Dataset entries

* * * * * * *

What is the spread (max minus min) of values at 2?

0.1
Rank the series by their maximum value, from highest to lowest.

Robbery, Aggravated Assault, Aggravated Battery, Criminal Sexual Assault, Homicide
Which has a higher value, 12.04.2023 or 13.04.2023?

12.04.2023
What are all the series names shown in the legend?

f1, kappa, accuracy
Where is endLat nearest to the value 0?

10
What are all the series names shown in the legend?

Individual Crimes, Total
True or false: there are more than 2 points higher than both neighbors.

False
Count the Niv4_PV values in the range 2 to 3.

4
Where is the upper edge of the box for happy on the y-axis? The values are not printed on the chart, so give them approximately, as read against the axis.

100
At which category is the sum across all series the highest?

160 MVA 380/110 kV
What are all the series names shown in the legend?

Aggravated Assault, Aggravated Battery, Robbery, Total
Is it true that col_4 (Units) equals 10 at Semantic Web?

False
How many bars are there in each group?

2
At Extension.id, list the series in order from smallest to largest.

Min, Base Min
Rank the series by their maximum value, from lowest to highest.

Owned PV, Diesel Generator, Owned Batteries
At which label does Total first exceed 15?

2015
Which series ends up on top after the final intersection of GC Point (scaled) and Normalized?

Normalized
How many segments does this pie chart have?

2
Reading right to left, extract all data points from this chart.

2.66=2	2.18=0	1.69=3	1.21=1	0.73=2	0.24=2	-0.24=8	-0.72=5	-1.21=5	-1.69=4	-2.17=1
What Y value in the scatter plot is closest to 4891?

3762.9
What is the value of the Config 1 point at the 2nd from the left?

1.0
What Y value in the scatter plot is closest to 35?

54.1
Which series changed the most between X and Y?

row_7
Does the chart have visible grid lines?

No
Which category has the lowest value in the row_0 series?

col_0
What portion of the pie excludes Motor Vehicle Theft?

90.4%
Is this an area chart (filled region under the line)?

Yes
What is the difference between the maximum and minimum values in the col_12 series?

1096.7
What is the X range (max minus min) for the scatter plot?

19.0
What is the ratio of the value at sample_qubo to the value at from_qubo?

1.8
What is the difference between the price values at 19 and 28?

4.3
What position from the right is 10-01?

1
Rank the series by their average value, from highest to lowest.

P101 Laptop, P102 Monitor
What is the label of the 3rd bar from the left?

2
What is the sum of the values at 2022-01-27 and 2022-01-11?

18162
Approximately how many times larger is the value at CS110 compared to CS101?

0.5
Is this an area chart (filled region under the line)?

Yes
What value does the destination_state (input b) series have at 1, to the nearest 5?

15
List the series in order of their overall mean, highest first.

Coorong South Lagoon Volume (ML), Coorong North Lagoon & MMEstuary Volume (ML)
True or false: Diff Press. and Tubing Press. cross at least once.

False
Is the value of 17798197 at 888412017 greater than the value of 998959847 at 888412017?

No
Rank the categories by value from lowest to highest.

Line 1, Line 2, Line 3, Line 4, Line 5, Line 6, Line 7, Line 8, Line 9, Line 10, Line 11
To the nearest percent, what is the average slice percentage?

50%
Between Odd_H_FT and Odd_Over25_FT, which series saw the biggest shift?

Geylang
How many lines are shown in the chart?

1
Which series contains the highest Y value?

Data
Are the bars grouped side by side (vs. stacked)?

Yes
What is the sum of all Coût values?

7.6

* * * * * * *

* [Your task]:
Can you rewrite these records with every "legend" replaced by "key", leaving everything else unchanged?

* [Response area]:
What is the spread (max minus min) of values at 2?

0.1
Rank the series by their maximum value, from highest to lowest.

Robbery, Aggravated Assault, Aggravated Battery, Criminal Sexual Assault, Homicide
Which has a higher value, 12.04.2023 or 13.04.2023?

12.04.2023
What are all the series names shown in the key?

f1, kappa, accuracy
Where is endLat nearest to the value 0?

10
What are all the series names shown in the key?

Individual Crimes, Total
True or false: there are more than 2 points higher than both neighbors.

False
Count the Niv4_PV values in the range 2 to 3.

4
Where is the upper edge of the box for happy on the y-axis? The values are not printed on the chart, so give them approximately, as read against the axis.

100
At which category is the sum across all series the highest?

160 MVA 380/110 kV
What are all the series names shown in the key?

Aggravated Assault, Aggravated Battery, Robbery, Total
Is it true that col_4 (Units) equals 10 at Semantic Web?

False
How many bars are there in each group?

2
At Extension.id, list the series in order from smallest to largest.

Min, Base Min
Rank the series by their maximum value, from lowest to highest.

Owned PV, Diesel Generator, Owned Batteries
At which label does Total first exceed 15?

2015
Which series ends up on top after the final intersection of GC Point (scaled) and Normalized?

Normalized
How many segments does this pie chart have?

2
Reading right to left, extract all data points from this chart.

2.66=2	2.18=0	1.69=3	1.21=1	0.73=2	0.24=2	-0.24=8	-0.72=5	-1.21=5	-1.69=4	-2.17=1
What Y value in the scatter plot is closest to 4891?

3762.9
What is the value of the Config 1 point at the 2nd from the left?

1.0
What Y value in the scatter plot is closest to 35?

54.1
Which series changed the most between X and Y?

row_7
Does the chart have visible grid lines?

No
Which category has the lowest value in the row_0 series?

col_0
What portion of the pie excludes Motor Vehicle Theft?

90.4%
Is this an area chart (filled region under the line)?

Yes
What is the difference between the maximum and minimum values in the col_12 series?

1096.7
What is the X range (max minus min) for the scatter plot?

19.0
What is the ratio of the value at sample_qubo to the value at from_qubo?

1.8
What is the difference between the price values at 19 and 28?

4.3
What position from the right is 10-01?

1
Rank the series by their average value, from highest to lowest.

P101 Laptop, P102 Monitor
What is the label of the 3rd bar from the left?

2
What is the sum of the values at 2022-01-27 and 2022-01-11?

18162
Approximately how many times larger is the value at CS110 compared to CS101?

0.5
Is this an area chart (filled region under the line)?

Yes
What value does the destination_state (input b) series have at 1, to the nearest 5?

15
List the series in order of their overall mean, highest first.

Coorong South Lagoon Volume (ML), Coorong North Lagoon & MMEstuary Volume (ML)
True or false: Diff Press. and Tubing Press. cross at least once.

False
Is the value of 17798197 at 888412017 greater than the value of 998959847 at 888412017?

No
Rank the categories by value from lowest to highest.

Line 1, Line 2, Line 3, Line 4, Line 5, Line 6, Line 7, Line 8, Line 9, Line 10, Line 11
To the nearest percent, what is the average slice percentage?

50%
Between Odd_H_FT and Odd_Over25_FT, which series saw the biggest shift?

Geylang
How many lines are shown in the chart?

1
Which series contains the highest Y value?

Data
Are the bars grouped side by side (vs. stacked)?

Yes
What is the sum of all Coût values?

7.6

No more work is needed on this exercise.